DATASET EXCERPT
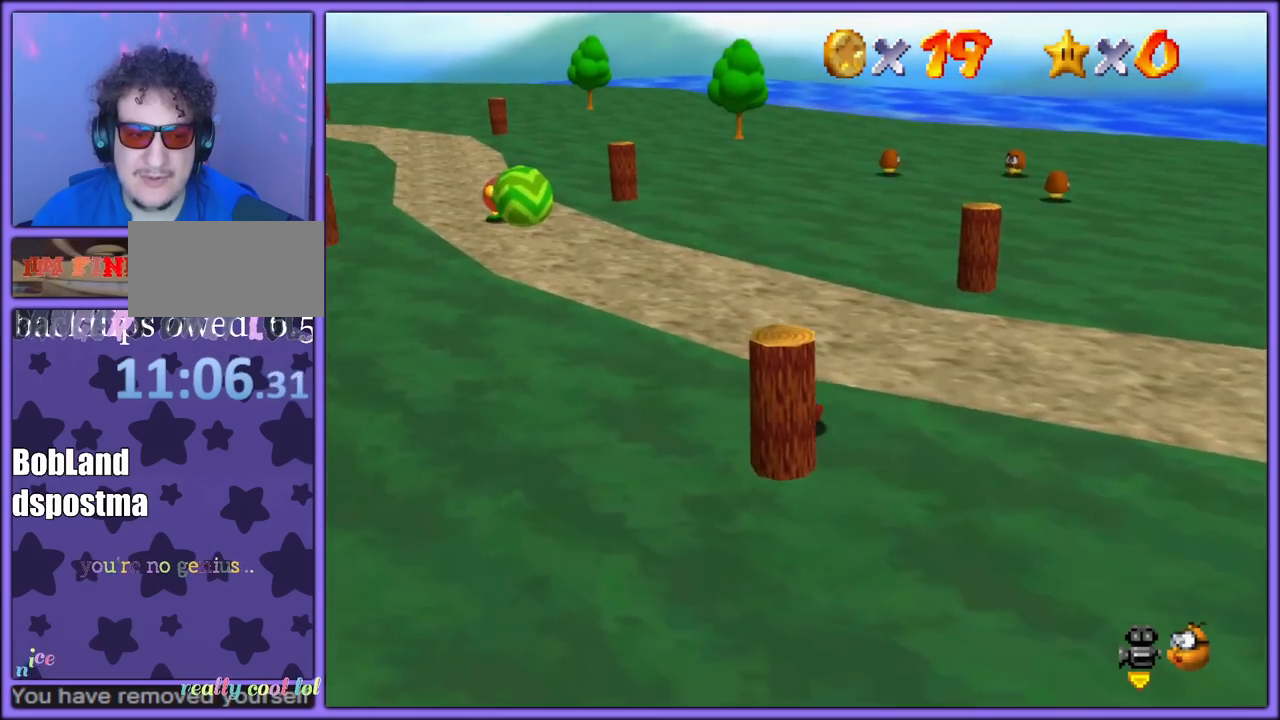
{"dt_ms": 500, "buttons": [], "left_stick": "right", "button_events": []}
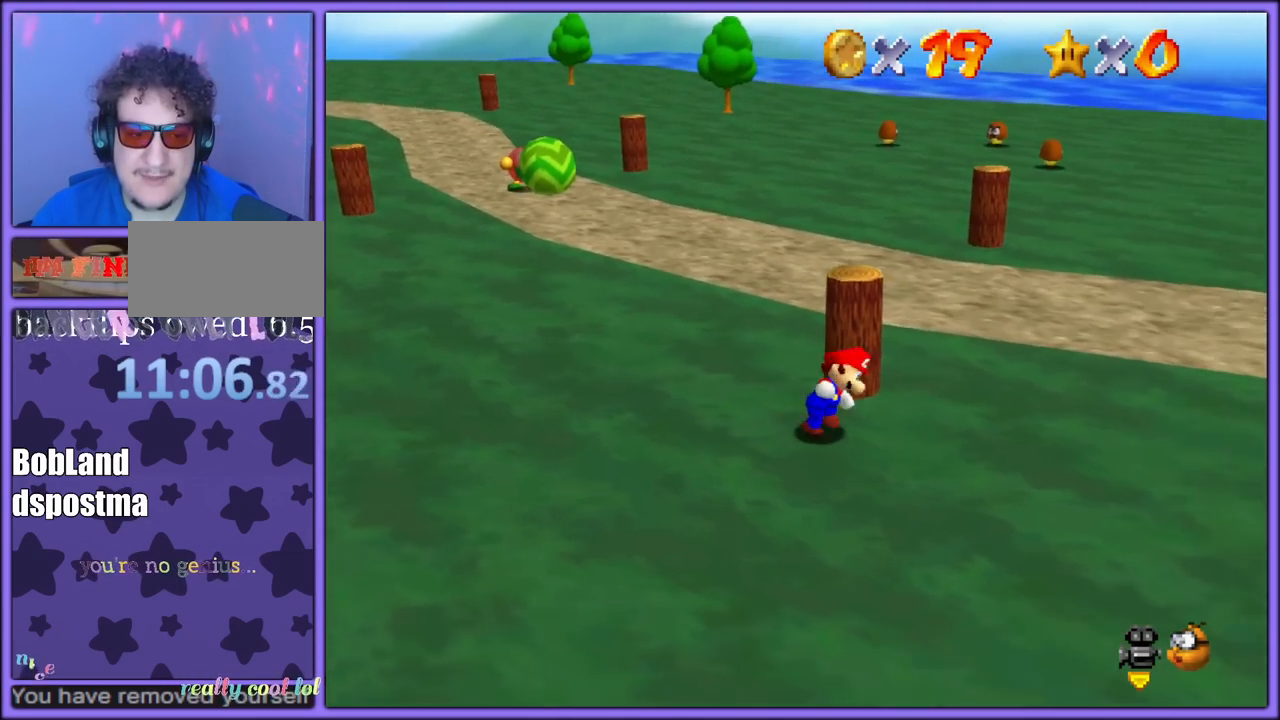
{"dt_ms": 500, "buttons": [], "left_stick": "left", "button_events": []}
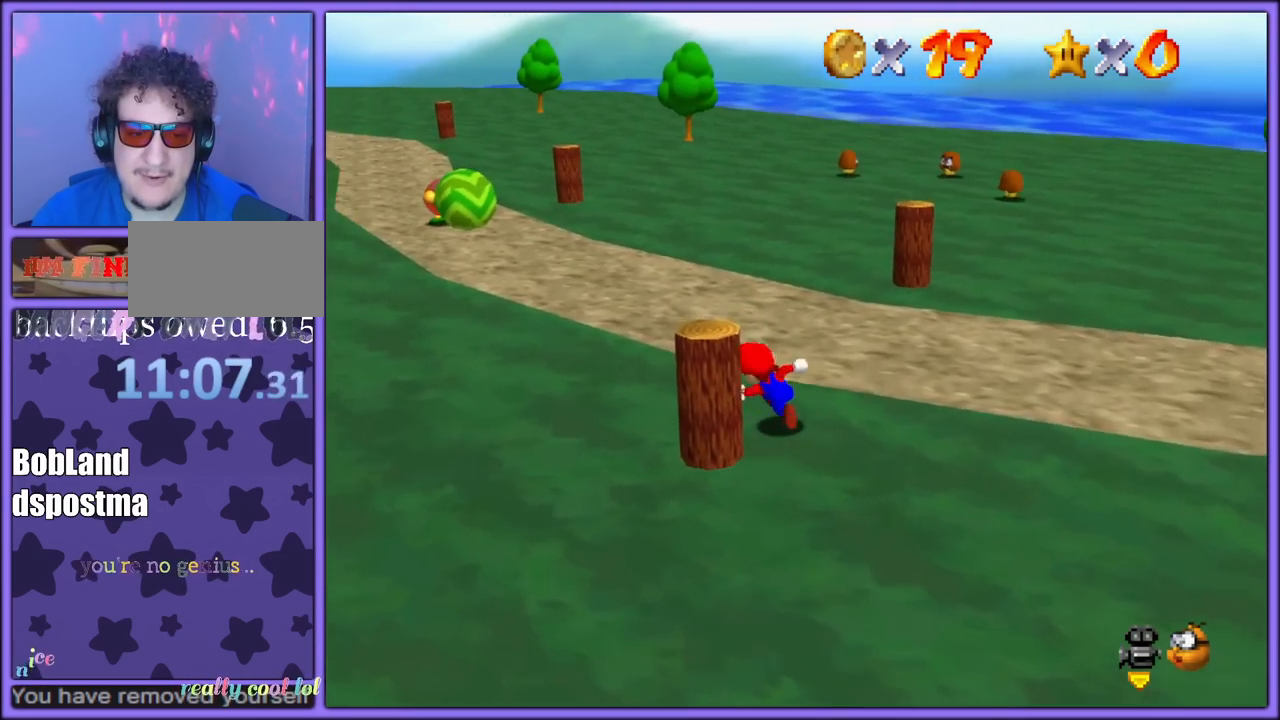
{"dt_ms": 500, "buttons": [], "left_stick": "right", "button_events": []}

WORK TO BE COMPLETED
Write out the data exactly, and exclude every picture it holds.

TASK ANSWER
{"dt_ms": 500, "buttons": [], "left_stick": "right", "button_events": []}
{"dt_ms": 500, "buttons": [], "left_stick": "left", "button_events": []}
{"dt_ms": 500, "buttons": [], "left_stick": "right", "button_events": []}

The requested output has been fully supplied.